Thankfully, the dogs are recovering from their ordeal, but millions of other animals never get that chance. They die just as they lived, if it can be called "living": often alone, afraid, and in terrible pain, locked away in laboratories across Australia. On 24 April – World Day for Animals in Laboratories – we remember them.
In 2015 – the latest year for which estimates are available – approximately 5.8 million animals were bred or used in experiments nationwide. Each one of them is (or was) an individual – with a heart, a unique personality, a family, and a yearning to live and be free.
Lab workers addict monkeys to drugs, drill holes into their skulls, burn off the skin of sheep and pigs, crush rats' spinal cords, grow tumours on tiny mice as large as their own bodies, blind kittens, and give rats seizures.

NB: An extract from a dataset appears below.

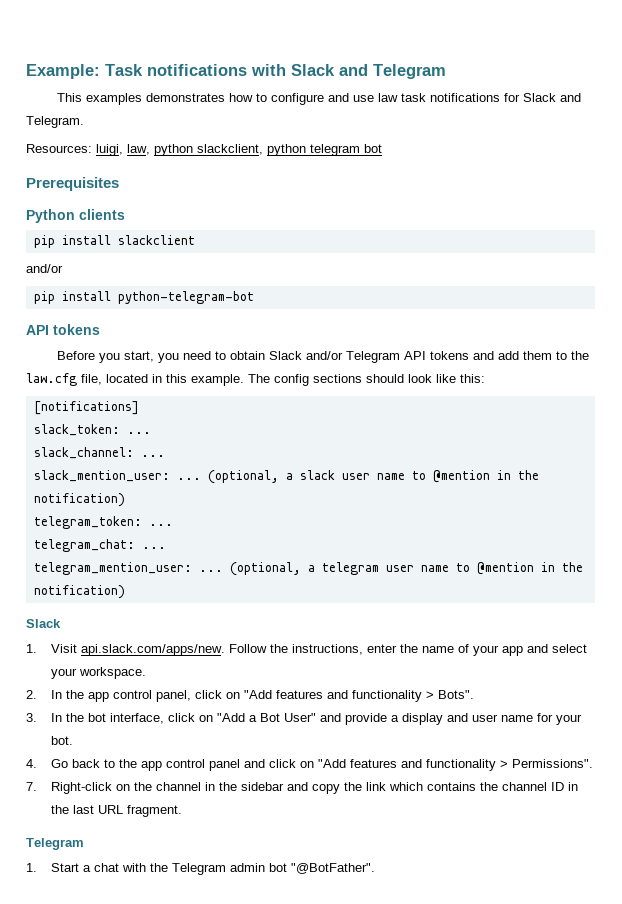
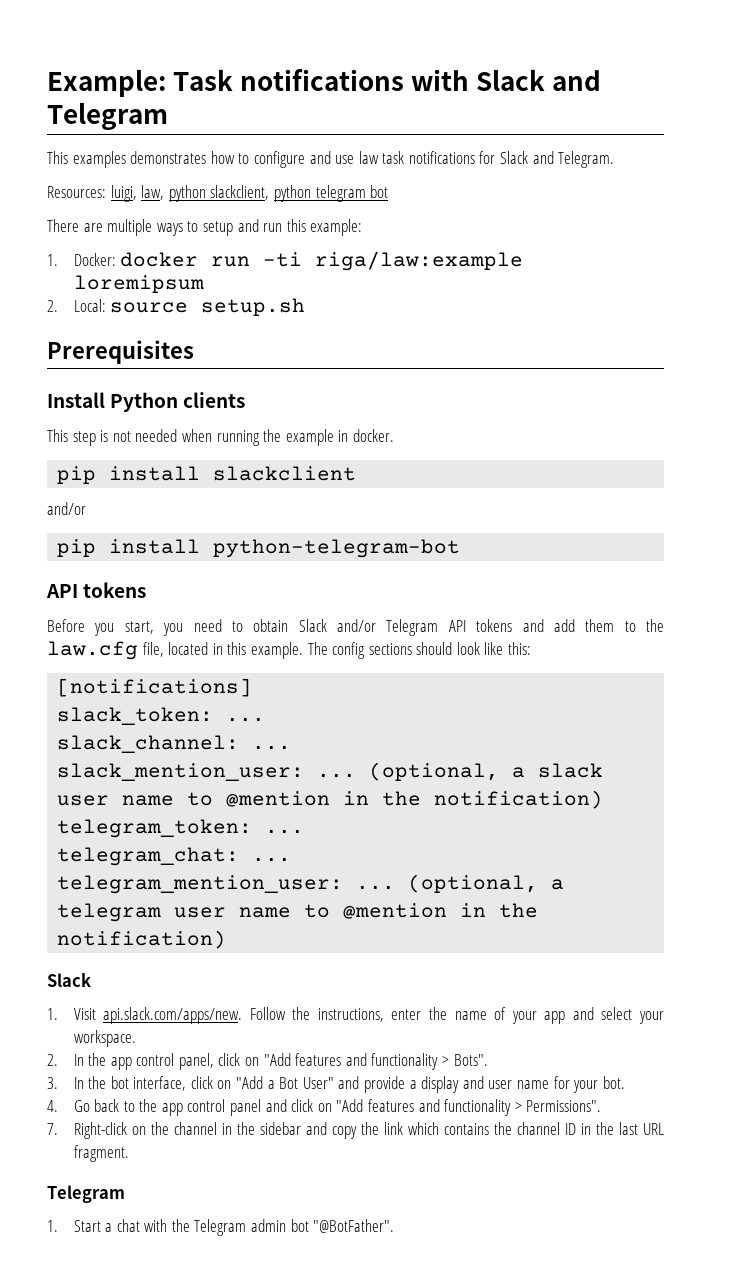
(382, 148) none -> [47,219,363,236] [47,251,524,271] [73,275,204,293] [47,298,306,316] // There are multiple ways to setup and run this example: // 1. Docker: docker run -ti riga/law:example loremipsum // 2. Local: source setup.sh
(119, 184) none -> [47,392,105,408] Install
(125, 214) none -> [47,429,394,446] // This step is not needed when running the example in docker.

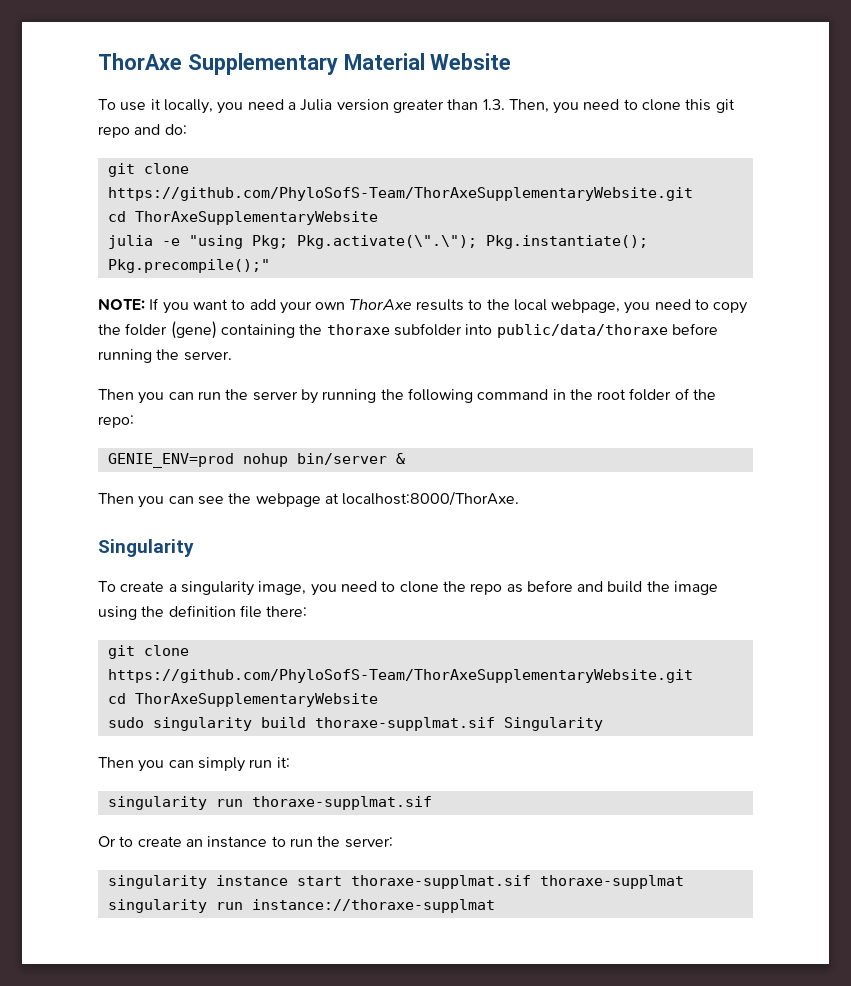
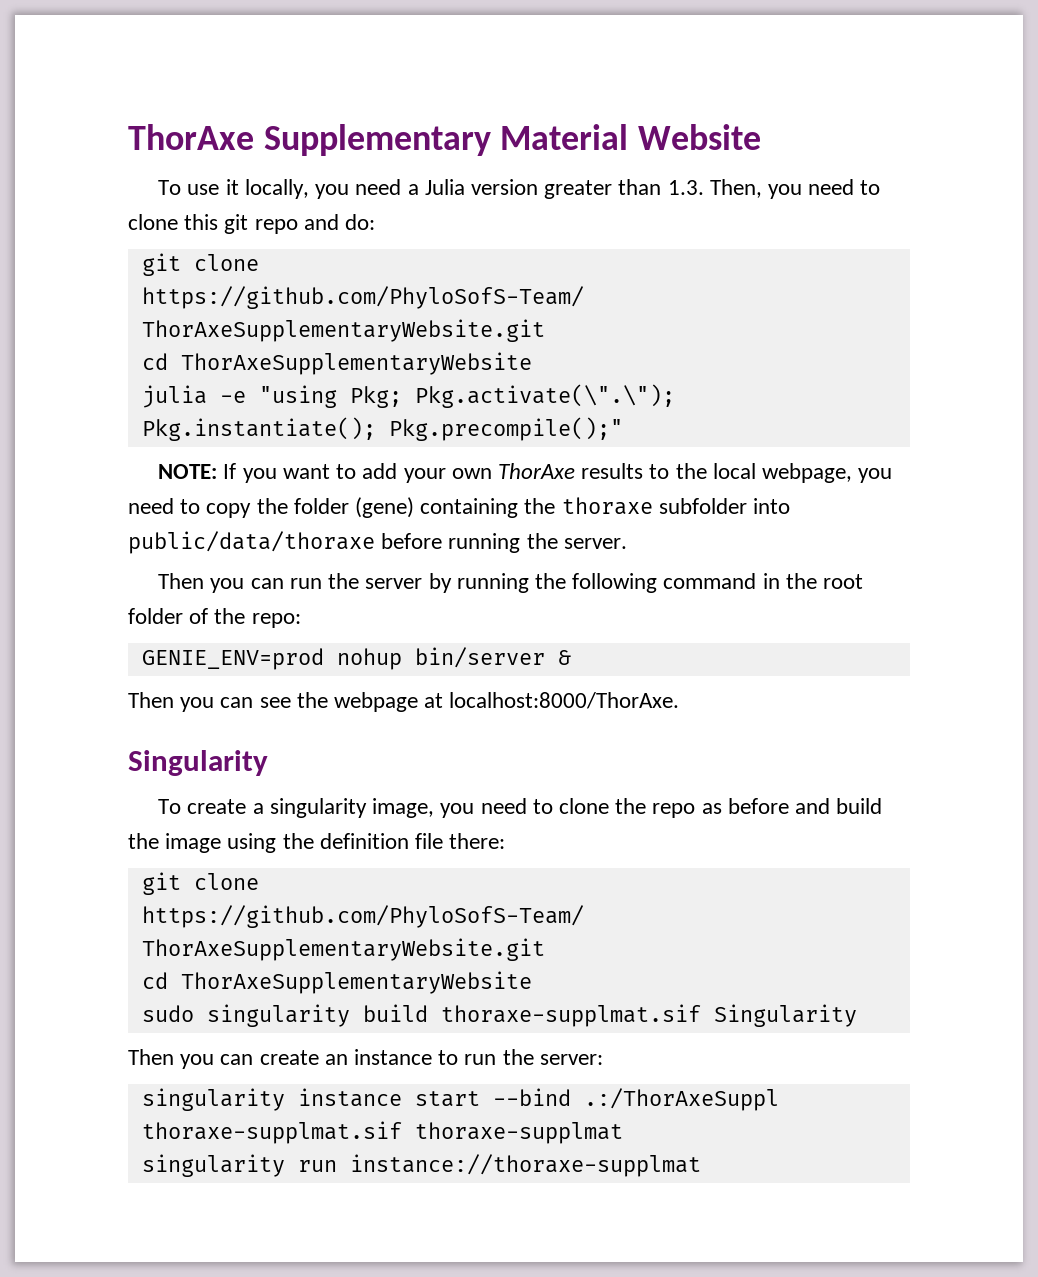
[197,757,290,772] [107,796,432,810] [98,836,134,847] simply run it: // singularity run thoraxe-supplmat.sif // Or to -> (254, 1059) none
(342, 881) none -> [492,1088,779,1111] --bind .:/ThorAxeSuppl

Thousands of animals are used in lethal procedures such as LD50 tests – in which a group of animals is bombarded with a substance until half of them die or are euthanized. Others are given major infections or cancer, starved, or kept in solitary confinement.
Animals can suffer and feel pain and fear, just as humans can, but physiological responses during experiments differ vastly among species, which makes it virtually impossible to apply the results of tests on one species to another. The US Food and Drug Administration has admitted that nine out of 10 experimental drugs fail in human trials.
But there is hope. Progressive scientists are rejecting inaccurate and misleading data from experiments on animals and embracing superior, humane, human-relevant methods. Harvard's Wyss Institute has created "organs-on-chips" lined with human cells that can be used instead of animals in drug testing and development. Models made with human skin cultures can spare rabbits the agony of skin corrosion tests. And computer-based models called "QSARs" can make sophisticated estimates of the likelihood that a substance will be hazardous.
Lifelike computerised human-patient simulators breathe, bleed, convulse, talk, and even "die" and have been shown to teach life-saving skills as well as or better than courses that require students to mutilate and kill live dogs, goats, or pigs. After a nearly four-year campaign by PETA, PETA US, and Humane Research Australia, the Royal Australasian College of Surgeons agreed to use such devices instead of mutilating and killing animals.
It's 2018 – there's no excuse for condemning living, feeling beings like Poppy and Alvin to miserable lives in cages, painful procedures, and early deaths, especially since superior, human-relevant test methods can be used instead. It's time that every health charity, company, and university modernised by embracing science that saves – not takes – lives.